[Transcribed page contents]
·····

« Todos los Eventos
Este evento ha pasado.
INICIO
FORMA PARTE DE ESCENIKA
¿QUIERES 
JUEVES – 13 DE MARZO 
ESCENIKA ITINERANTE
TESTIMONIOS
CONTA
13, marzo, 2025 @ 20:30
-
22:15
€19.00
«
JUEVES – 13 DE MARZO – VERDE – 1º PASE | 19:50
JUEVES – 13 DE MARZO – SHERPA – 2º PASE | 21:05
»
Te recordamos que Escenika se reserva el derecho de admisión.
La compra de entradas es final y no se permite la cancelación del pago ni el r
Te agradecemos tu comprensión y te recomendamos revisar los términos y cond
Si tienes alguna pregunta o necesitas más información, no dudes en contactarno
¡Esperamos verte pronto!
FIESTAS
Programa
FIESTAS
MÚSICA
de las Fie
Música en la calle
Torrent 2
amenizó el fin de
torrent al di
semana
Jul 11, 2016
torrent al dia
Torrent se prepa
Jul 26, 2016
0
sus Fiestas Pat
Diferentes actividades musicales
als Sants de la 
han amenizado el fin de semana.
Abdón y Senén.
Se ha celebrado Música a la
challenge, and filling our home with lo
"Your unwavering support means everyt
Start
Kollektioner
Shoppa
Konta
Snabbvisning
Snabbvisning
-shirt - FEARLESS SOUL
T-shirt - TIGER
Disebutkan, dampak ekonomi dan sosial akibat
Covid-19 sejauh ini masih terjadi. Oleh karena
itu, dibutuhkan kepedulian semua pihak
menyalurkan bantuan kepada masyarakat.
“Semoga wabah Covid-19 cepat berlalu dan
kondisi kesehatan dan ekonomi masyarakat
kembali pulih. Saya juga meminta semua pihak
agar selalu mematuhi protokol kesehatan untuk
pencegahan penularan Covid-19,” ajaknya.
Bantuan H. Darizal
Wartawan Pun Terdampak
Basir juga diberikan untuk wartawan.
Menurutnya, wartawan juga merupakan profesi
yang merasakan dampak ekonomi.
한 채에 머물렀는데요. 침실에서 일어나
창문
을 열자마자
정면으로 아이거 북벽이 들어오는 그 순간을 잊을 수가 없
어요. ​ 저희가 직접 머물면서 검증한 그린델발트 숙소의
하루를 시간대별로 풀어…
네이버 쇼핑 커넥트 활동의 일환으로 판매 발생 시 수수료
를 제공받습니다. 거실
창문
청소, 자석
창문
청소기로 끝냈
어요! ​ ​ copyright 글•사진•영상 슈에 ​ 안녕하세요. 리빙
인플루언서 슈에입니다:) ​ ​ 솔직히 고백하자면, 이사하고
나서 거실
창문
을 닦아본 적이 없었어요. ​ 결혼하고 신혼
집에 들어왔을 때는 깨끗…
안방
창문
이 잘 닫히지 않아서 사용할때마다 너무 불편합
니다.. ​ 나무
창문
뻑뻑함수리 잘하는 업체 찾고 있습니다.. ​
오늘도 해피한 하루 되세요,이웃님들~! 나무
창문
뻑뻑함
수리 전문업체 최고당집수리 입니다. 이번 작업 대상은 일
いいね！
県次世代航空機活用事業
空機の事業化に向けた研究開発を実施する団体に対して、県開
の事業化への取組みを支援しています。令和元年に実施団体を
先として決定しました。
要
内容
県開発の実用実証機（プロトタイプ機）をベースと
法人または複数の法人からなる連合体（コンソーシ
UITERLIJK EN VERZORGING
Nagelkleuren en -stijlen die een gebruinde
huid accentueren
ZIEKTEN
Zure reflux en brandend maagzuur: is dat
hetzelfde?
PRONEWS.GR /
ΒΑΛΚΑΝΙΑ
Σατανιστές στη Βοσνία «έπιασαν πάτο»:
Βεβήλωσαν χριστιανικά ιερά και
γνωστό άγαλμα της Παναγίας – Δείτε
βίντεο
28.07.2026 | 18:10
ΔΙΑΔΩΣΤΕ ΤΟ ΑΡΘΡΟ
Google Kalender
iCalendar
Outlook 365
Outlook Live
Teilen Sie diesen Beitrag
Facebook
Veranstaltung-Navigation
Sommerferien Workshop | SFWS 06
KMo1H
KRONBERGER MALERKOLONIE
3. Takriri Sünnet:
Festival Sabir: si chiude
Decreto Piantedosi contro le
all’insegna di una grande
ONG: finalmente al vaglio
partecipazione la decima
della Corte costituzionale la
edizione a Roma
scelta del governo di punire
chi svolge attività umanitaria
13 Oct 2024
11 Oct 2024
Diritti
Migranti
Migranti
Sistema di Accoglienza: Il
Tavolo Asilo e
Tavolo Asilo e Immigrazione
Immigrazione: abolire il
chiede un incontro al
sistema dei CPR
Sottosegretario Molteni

·····

Reproduce every line of the entries above, keeping each line unchanged and in the same order.

**Solution to this exercise:**
« Todos los Eventos
Este evento ha pasado.
INICIO
FORMA PARTE DE ESCENIKA
¿QUIERES 
JUEVES – 13 DE MARZO 
ESCENIKA ITINERANTE
TESTIMONIOS
CONTA
13, marzo, 2025 @ 20:30
-
22:15
€19.00
«
JUEVES – 13 DE MARZO – VERDE – 1º PASE | 19:50
JUEVES – 13 DE MARZO – SHERPA – 2º PASE | 21:05
»
Te recordamos que Escenika se reserva el derecho de admisión.
La compra de entradas es final y no se permite la cancelación del pago ni el r
Te agradecemos tu comprensión y te recomendamos revisar los términos y cond
Si tienes alguna pregunta o necesitas más información, no dudes en contactarno
¡Esperamos verte pronto!
FIESTAS
Programa
FIESTAS
MÚSICA
de las Fie
Música en la calle
Torrent 2
amenizó el fin de
torrent al di
semana
Jul 11, 2016
torrent al dia
Torrent se prepa
Jul 26, 2016
0
sus Fiestas Pat
Diferentes actividades musicales
als Sants de la 
han amenizado el fin de semana.
Abdón y Senén.
Se ha celebrado Música a la
challenge, and filling our home with lo
"Your unwavering support means everyt
Start
Kollektioner
Shoppa
Konta
Snabbvisning
Snabbvisning
-shirt - FEARLESS SOUL
T-shirt - TIGER
Disebutkan, dampak ekonomi dan sosial akibat
Covid-19 sejauh ini masih terjadi. Oleh karena
itu, dibutuhkan kepedulian semua pihak
menyalurkan bantuan kepada masyarakat.
“Semoga wabah Covid-19 cepat berlalu dan
kondisi kesehatan dan ekonomi masyarakat
kembali pulih. Saya juga meminta semua pihak
agar selalu mematuhi protokol kesehatan untuk
pencegahan penularan Covid-19,” ajaknya.
Bantuan H. Darizal
Wartawan Pun Terdampak
Basir juga diberikan untuk wartawan.
Menurutnya, wartawan juga merupakan profesi
yang merasakan dampak ekonomi.
한 채에 머물렀는데요. 침실에서 일어나
창문
을 열자마자
정면으로 아이거 북벽이 들어오는 그 순간을 잊을 수가 없
어요. ​ 저희가 직접 머물면서 검증한 그린델발트 숙소의
하루를 시간대별로 풀어…
네이버 쇼핑 커넥트 활동의 일환으로 판매 발생 시 수수료
를 제공받습니다. 거실
창문
청소, 자석
창문
청소기로 끝냈
어요! ​ ​ copyright 글•사진•영상 슈에 ​ 안녕하세요. 리빙
인플루언서 슈에입니다:) ​ ​ 솔직히 고백하자면, 이사하고
나서 거실
창문
을 닦아본 적이 없었어요. ​ 결혼하고 신혼
집에 들어왔을 때는 깨끗…
안방
창문
이 잘 닫히지 않아서 사용할때마다 너무 불편합
니다.. ​ 나무
창문
뻑뻑함수리 잘하는 업체 찾고 있습니다.. ​
오늘도 해피한 하루 되세요,이웃님들~! 나무
창문
뻑뻑함
수리 전문업체 최고당집수리 입니다. 이번 작업 대상은 일
いいね！
県次世代航空機活用事業
空機の事業化に向けた研究開発を実施する団体に対して、県開
の事業化への取組みを支援しています。令和元年に実施団体を
先として決定しました。
要
内容
県開発の実用実証機（プロトタイプ機）をベースと
法人または複数の法人からなる連合体（コンソーシ
UITERLIJK EN VERZORGING
Nagelkleuren en -stijlen die een gebruinde
huid accentueren
ZIEKTEN
Zure reflux en brandend maagzuur: is dat
hetzelfde?
PRONEWS.GR /
ΒΑΛΚΑΝΙΑ
Σατανιστές στη Βοσνία «έπιασαν πάτο»:
Βεβήλωσαν χριστιανικά ιερά και
γνωστό άγαλμα της Παναγίας – Δείτε
βίντεο
28.07.2026 | 18:10
ΔΙΑΔΩΣΤΕ ΤΟ ΑΡΘΡΟ
Google Kalender
iCalendar
Outlook 365
Outlook Live
Teilen Sie diesen Beitrag
Facebook
Veranstaltung-Navigation
Sommerferien Workshop | SFWS 06
KMo1H
KRONBERGER MALERKOLONIE
3. Takriri Sünnet:
Festival Sabir: si chiude
Decreto Piantedosi contro le
all’insegna di una grande
ONG: finalmente al vaglio
partecipazione la decima
della Corte costituzionale la
edizione a Roma
scelta del governo di punire
chi svolge attività umanitaria
13 Oct 2024
11 Oct 2024
Diritti
Migranti
Migranti
Sistema di Accoglienza: Il
Tavolo Asilo e
Tavolo Asilo e Immigrazione
Immigrazione: abolire il
chiede un incontro al
sistema dei CPR
Sottosegretario Molteni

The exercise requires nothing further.